ADR-034 — Build system and package layout¶
Status · Accepted Date · 2026-04-27 TA anchor · /stack, /components Related RFC · None (engineering choice)
Context¶
Chemigram is a Python package distributed for local install. The choice of build backend, source layout, and distribution boundary affects how contributors set up the project, how releases are made, how sibling projects (chemigram-vocabulary-starter, chemigram-masker-sam) integrate, and the long-term maintenance cost of the build infrastructure.
The components that need packaging are chemigram_core (engine, no AI dependencies) and chemigram_mcp (MCP server adapter). The relationship is tight — the MCP server is the only interface a typical user invokes, but chemigram_core is also usable standalone (as a library) for testing, scripting, or alternative agent integrations.
Decision¶
Use a single PyPI distribution chemigram built with hatchling as the PEP 517 build backend, declared entirely in pyproject.toml. Source layout is src/-style with two top-level modules:
chemigram/
├── pyproject.toml
├── src/
│ └── chemigram/
│ ├── core/ # engine, no AI deps
│ └── mcp/ # MCP server adapter
└── tests/
The package imports as chemigram.core and chemigram.mcp. Sibling projects (chemigram-vocabulary-starter, chemigram-masker-sam) are separate distributions in separate repos.
Rationale¶
pyproject.tomlis the modern standard (PEP 517/518/621). All metadata, build config, and tool config in one file.- Hatchling is the lightest-weight modern build backend — no
setup.py, minimal config, written by the same author ashatch. Avoids setuptools' verbosity and Poetry's wrapper-on-top-of-standards approach. src/-layout prevents accidental imports of the project's own code during testing — the package must be properly installed (typically as-efor development) for tests to find it. This catches packaging bugs early.- Single distribution for
core+mcpmatches v1 reality. The two components are tightly coupled — there's no serious use case forchemigram_corewithoutchemigram_mcpin v1. Splitting them into separate distributions adds release-coordination cost without benefit. - Sibling projects in separate distributions keeps optional capabilities (e.g., SAM masking) out of the engine's dependency tree, supporting BYOA (ADR-007).
Alternatives considered¶
- Setuptools backend: mature and bulletproof but more verbose configuration;
hatchlingis simpler for a project of this size. - Poetry: decent UX but introduces its own ecosystem (poetry.lock, poetry-specific commands) on top of standards. The wrapper isn't worth it for a single-package project.

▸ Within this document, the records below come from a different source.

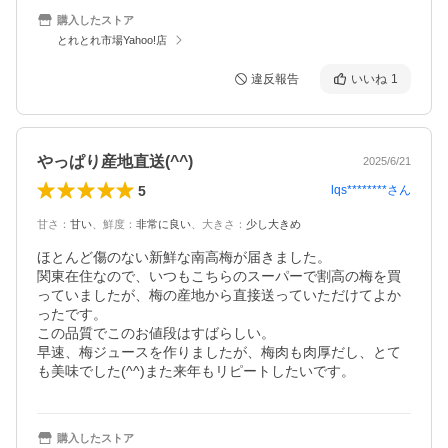
購入したストア
とれとれ市場Yahoo!店
違反報告
いいね
1
やっぱり産地直送(^^)
2025/6/21
5
lqs********
さん
甘さ
：
甘い
、
鮮度
：
非常に良い
、
大きさ
：
少し大きめ
ほとんど傷のない新鮮な南高梅が届きました。

関東在住なので、いつもこちらのスーパーで割高の梅を買
っていましたが、梅の産地から直接送っていただけてよか
ったです。

この品質でこのお値段はすばらしい。

早速、梅ジュースを作りましたが、梅肉も肉厚だし、とて
も美味でした(^^)また来年もリピートしたいです。
購入したストア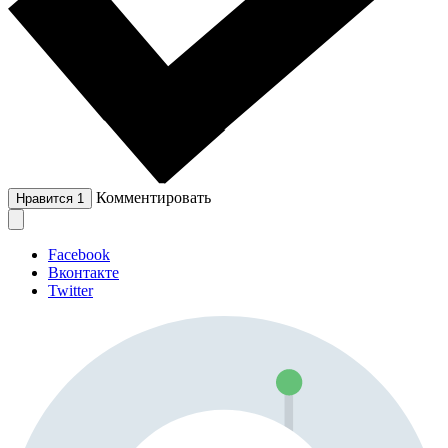
Комментировать
Нравится
1
Facebook
Вконтакте
Twitter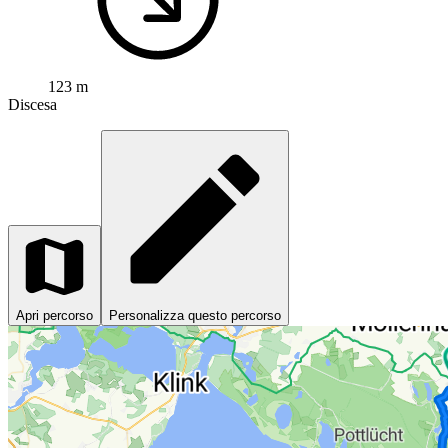
123 m
Discesa
Apri percorso
Personalizza questo percorso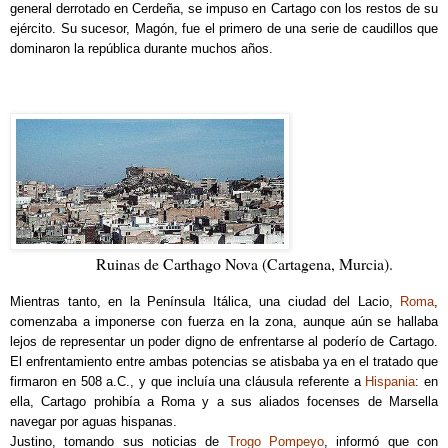
general derrotado en Cerdeña, se impuso en Cartago con los restos de su
ejército. Su sucesor, Magón, fue el primero de una serie de caudillos que
dominaron la república durante muchos años.
Ruinas de Carthago Nova (Cartagena, Murcia).
Mientras tanto, en la Península Itálica, una ciudad del Lacio,
Roma
,
comenzaba a imponerse con fuerza en la zona, aunque aún se hallaba
lejos de representar un poder digno de enfrentarse al poderío de Cartago.
El enfrentamiento entre ambas potencias se atisbaba ya en el tratado que
firmaron en 508 a.C., y que incluía una cláusula referente a
Hispania
: en
ella, Cartago prohibía a Roma y a sus aliados focenses de Marsella
navegar por aguas hispanas.
Justino, tomando sus noticias de
Trogo Pompeyo
, informó que con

- Flit: simpler than hatchling but less flexible for future build customization.
- Two distributions (
chemigram-core+chemigram-mcp): considered but rejected for v1 — coordination cost, no use case driving the split. - Flat layout (no
src/): simpler at a glance but allows accidentally importing the in-repo source instead of the installed package; src/-layout is the modern best practice. - Namespace packages: considered for sibling-project integration but adds complexity; flat package boundaries are simpler.
Consequences¶
Positive:
- Single source of truth for build config (pyproject.toml)
- Lean build setup; minimal maintenance
- Clean separation between engine and MCP layer at the module level
- Sibling projects can integrate as separate distributions cleanly
Negative:
- chemigram_core and chemigram_mcp versions move in lockstep (acceptable trade-off; they don't release independently)

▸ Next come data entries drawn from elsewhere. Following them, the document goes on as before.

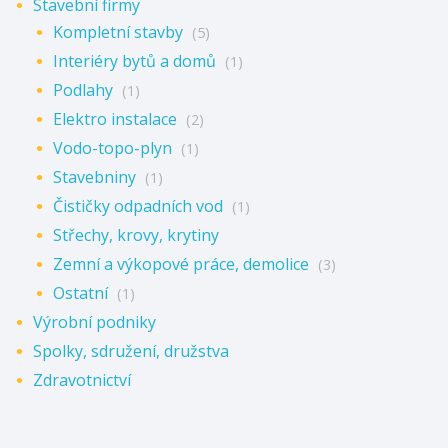
Stavební firmy
Kompletní stavby
(5)
Interiéry bytů a domů
(1)
Podlahy
(1)
Elektro instalace
(2)
Vodo-topo-plyn
(1)
Stavebniny
(1)
Čističky odpadních vod
(1)
Střechy, krovy, krytiny
Zemní a výkopové práce, demolice
(3)
Ostatní
(1)
Výrobní podniky
Spolky, sdružení, družstva
Zdravotnictví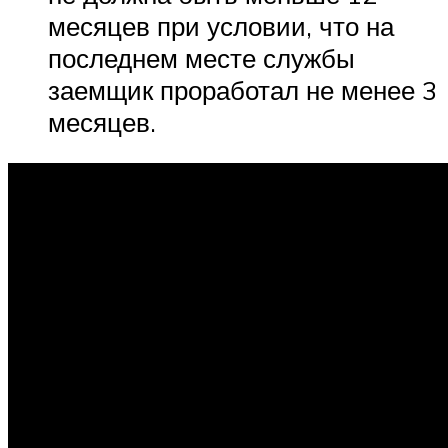
месяцев при условии, что на
последнем месте службы
заемщик проработал не менее 3
месяцев.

- src/-layout requires pip install -e . for development, slightly less convenient than flat layout (mitigation: documented in CONTRIBUTING.md)
Implementation notes¶
pyproject.toml declares [build-system] requires = ["hatchling"]; build-backend = "hatchling.build". The [tool.hatch.build] section names src/chemigram as the source root. Console scripts (e.g., chemigram-mcp for the MCP entry point) are declared under [project.scripts].